Charles Wright: What will the government do next for Transport for London?

With just 18 days to go until Transport for London’s latest bailout deal expires, the pressure and rhetoric rise on all sides.

TfL is big business: carrying four million or more passengers a day on the Tube in normal times, keeping the city moving and supporting jobs across the country. It was also progressing towards self-sufficiency, until Covid revealed the weakness of a system relying on tariffs for 72% of its revenue and left the network dependent on funding from Whitehall.

So what’s going on between TfL, the government and the town hall?


Whitehall has backed TfL with more than £4bn in funding to date, but through ‘contingent’ short-term deals. They say there will be no more bailouts after April next year.

It is this deadline, reluctantly accepted by Sadiq Khan, which poses the major challenge for TfL – to make up for this lost revenue and balance its books in 2023/24.

For the coming financial year, 2022/23, TfL estimates it needs around £1.1 billion in additional aid, including to enable it to comply with its legal obligation to balance its books, which the government recognized.

So the current stalemate is not so much about whether TfL avoids collapse in April, but about the price the government will make the beleaguered network pay for the next bailout.

For the government, the key key requirement is that TfL is identifying between £500,000 and £1 billion a year from April 2023 to close the budget gap, using only the ‘existing’ powers of the mayor and TfL.

This means Khan’s suggestion of a new tax on home deliveries is ruled out, along with his bid for the £500m-a-year vehicle excise duty that Londoners pay to the Treasury, of which only a small part is spent on London roads.

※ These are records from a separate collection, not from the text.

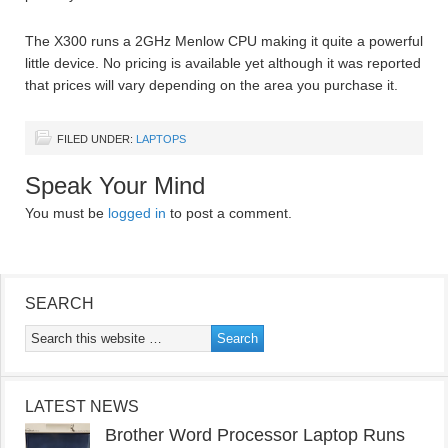
The X300 runs a 2GHz Menlow CPU making it quite a powerful
little device. No pricing is available yet although it was reported
that prices will vary depending on the area you purchase it.
FILED UNDER:
LAPTOPS
Speak Your Mind
You must be
logged in
to post a comment.
SEARCH
LATEST NEWS
Brother Word Processor Laptop Runs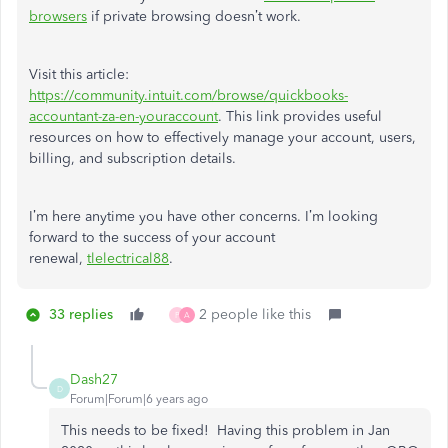
browsers
if private browsing doesn’t work.
Visit this article:
https://community.intuit.com/browse/quickbooks-
accountant-za-en-youraccount
. This link provides useful
resources on how to effectively manage your account, users,
billing, and subscription details.
I’m here anytime you have other concerns. I’m looking
forward to the success of your account
renewal,
tlelectrical88
.
33 replies
2 people like this
P
A
Dash27
D
Forum|Forum|6 years ago
This needs to be fixed! Having this problem in Jan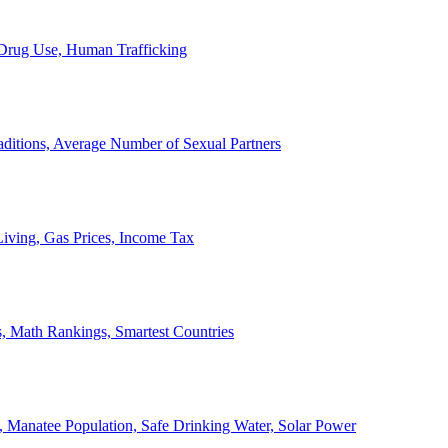
, Drug Use, Human Trafficking
ditions, Average Number of Sexual Partners
iving, Gas Prices, Income Tax
, Math Rankings, Smartest Countries
 Manatee Population, Safe Drinking Water, Solar Power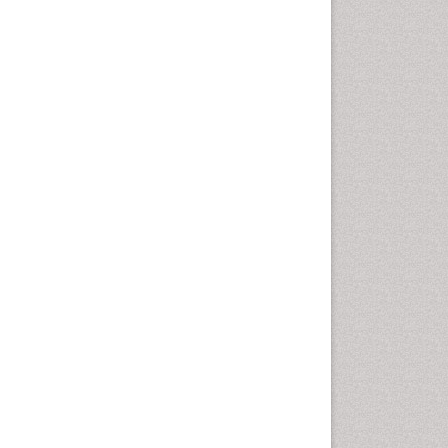
Vaginal Cancer
Vulva Cancer
Womb Cancer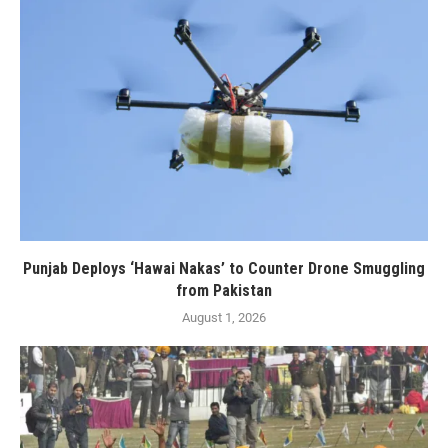
Punjab Deploys ‘Hawai Nakas’ to Counter Drone Smuggling
from Pakistan
August 1, 2026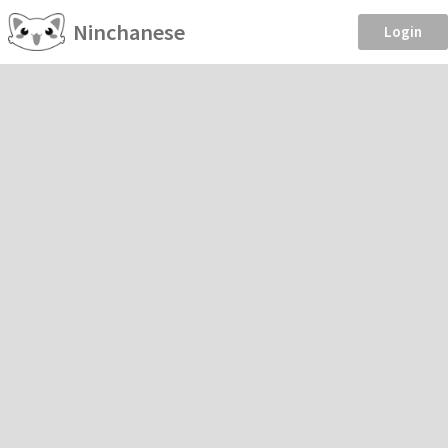
Ninchanese
Login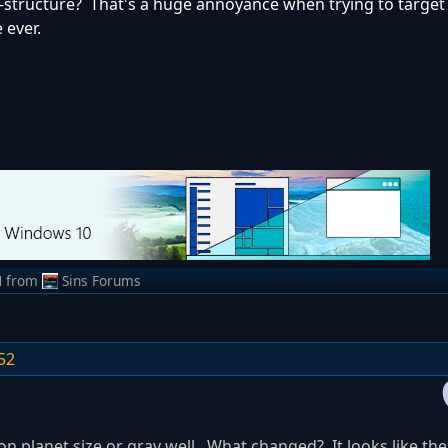
-structure? That's a huge annoyance when trying to target
 ever.
M
from
Sins Forums
52
n planet size or grav well. What changed? It looks like the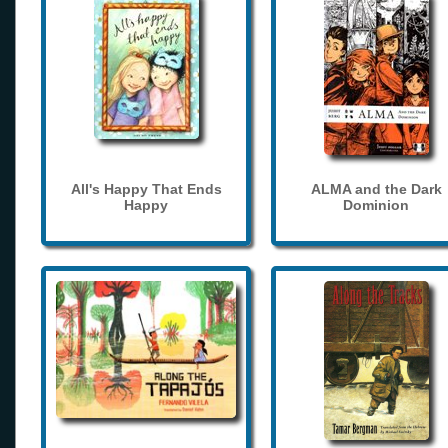
All's Happy That Ends
ALMA and the Dark
Happy
Dominion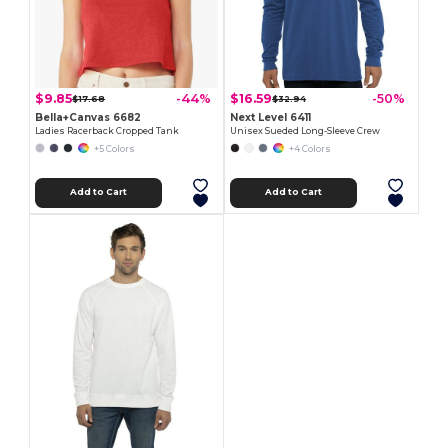
$9.85
$16.59
-44%
-50%
$17.68
$32.94
Bella+Canvas 6682
Next Level 6411
Ladies Racerback Cropped Tank
Unisex Sueded Long-Sleeve Crew
+5 Colors
+4 Colors
Add to Cart
Add to Cart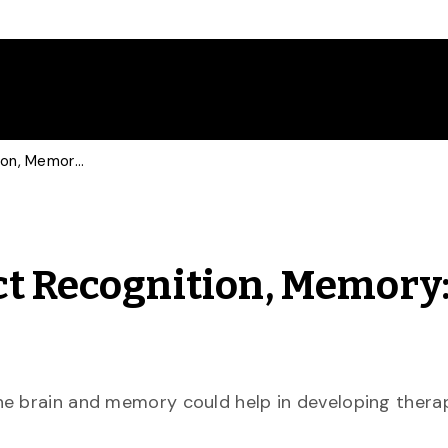
Past Experiences Affect Recognition, Memory: U of G Study
ct Recognition, Memory:
he brain and memory could help in developing therap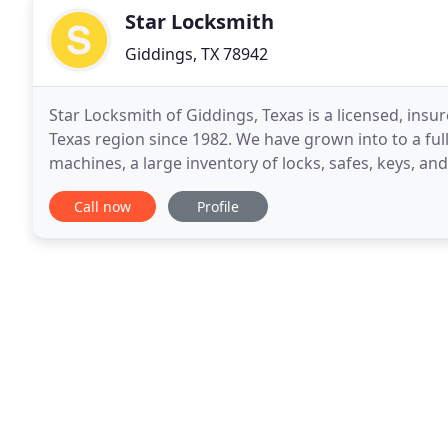
Star Locksmith
Giddings, TX 78942
Star Locksmith of Giddings, Texas is a licensed, ins
Texas region since 1982. We have grown into to a ful
machines, a large inventory of locks, safes, keys, a
offerings. Our in-shop services are designed to
Call now
Profile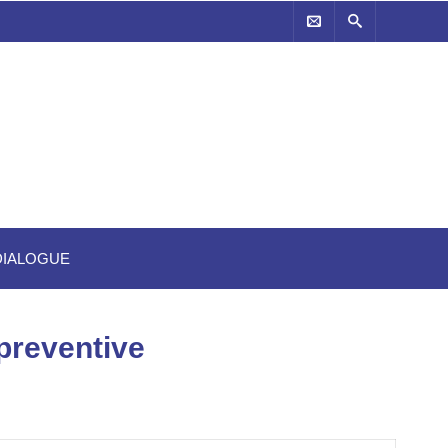
-DIALOGUE
 preventive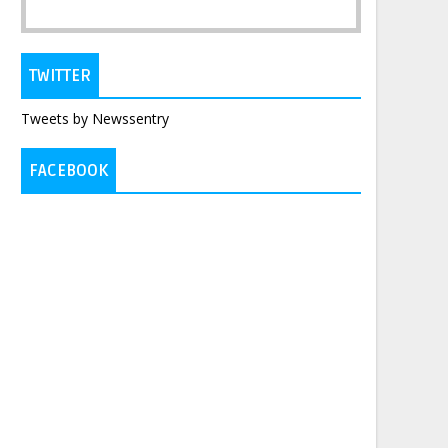
TWITTER
Tweets by Newssentry
FACEBOOK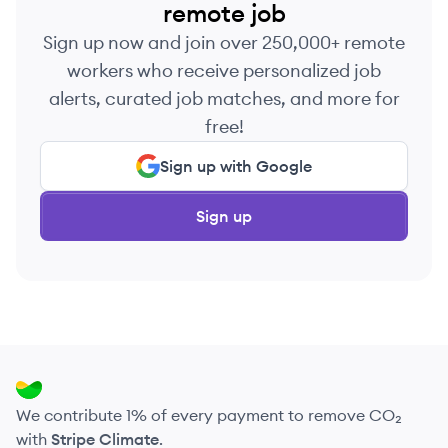
remote job
Sign up now and join over 250,000+ remote
workers who receive personalized job
alerts, curated job matches, and more for
free!
Sign up with Google
Sign up
We contribute 1% of every payment to remove CO₂
with
Stripe Climate
.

The much-discussed ‘border fee’ on non-Londonians driving in the capital was also vetoed, as TfL confirmed at the London Assembly last week.


There is more than a little frustration at TfL headquarters that negotiations have not progressed beyond demanding a greater contribution from the mayor to balance the books while ruling out most of the upcoming suggestions.

“The main sticking point is the government’s insistence that City Hall make a bigger contribution,” TfL’s outgoing finance chief Simon Kilonback told the London Assembly last week. “But we haven’t been told what the government will decide on,” he added, perhaps offering a clue as to the reasons for his decision. recently announced departure for the private sector.

The government has also denied TfL any additional capital funding over the next three years, a move network leaders say hampers planning, undermines progress towards the goal of reaching ‘net zero’ of by 2030 and increases ongoing maintenance and renewal costs, making a “controlled decline” even more likely scenario.

Small-scale service cuts are already underway, and the government’s position has khan forced propose fare increases, changes to ticketing arrangements, a reduction in travel concessions for the over 60s and an increase in the council of mayor’s tax precept of around £20 a year from band properties D over the next three years.

With these measures only generating enough cash to close around half of the £500m-a-year funding gap, the government has so far not hesitated.


Government, City Hall and TfL are still a long way off, and the ball is currently in Khan’s court, with a deadline on Wednesday for him to bring more ideas to the table.

Options are limited, according to Kilonback, with Khan considering expanding ultra-low emission and congestion charging zones and/or moving to a more sophisticated road user pricing system.

“Dynamic” Tube fares – prices that vary to match demand – could also be considered and the government will continue to press for progress on so-called driverless trains and changes to TfL’s pension fund to reduce costs, although these are longer-term measures.

There may also be tough negotiations over fare levels and revenue, with the opening of the Elizabeth line this year set to bring in £1.3billion in fares over the next three years – although the figure be well below pre-Covid estimates – and the end of the “work from home” orientation perhaps bringing new momentum.

The process is a stark illustration of the extent to which London’s public transport system is now “micromanaged” by Whitehall, according to Nick Bowes of the Center for London. “The legislation makes it clear that TfL is devolved, but the GLA is circumvented and control exercised through conditions attached to funding instead,” he said. commented.

And if the town hall’s plans do not meet government approval, the final option is “pretty simple”, as TfL chief Andy Byford told members of the London Assembly. “If you don’t have the revenues but you still have the costs, the only option is the cuts. You cannot solve the problem by tightening your belt.


TfL will get through the next financial year, although a six-month deal with the government would allow Whitehall to keep the pressure on in the fall.

But questions remain about the unsustainability of TfL’s pre-Covid funding model, who should pay the subsidy the system will inevitably need and what the balance should be between tariffs and other sources of income as well as wider implications for London and the country if the network is allowed to decline.

How to meet the significant costs of grid decarbonization, if it is to happen by the target date of 2030, is another critical question.

As Kilonback told Assembly members: “We haven’t really discussed the common priorities for the transport system in London, what results we want to achieve and how they should be funded.” To date, political considerations have been at the forefront of discussions about TfL’s future. With the next mayoral election just over two years away, that may remain the case.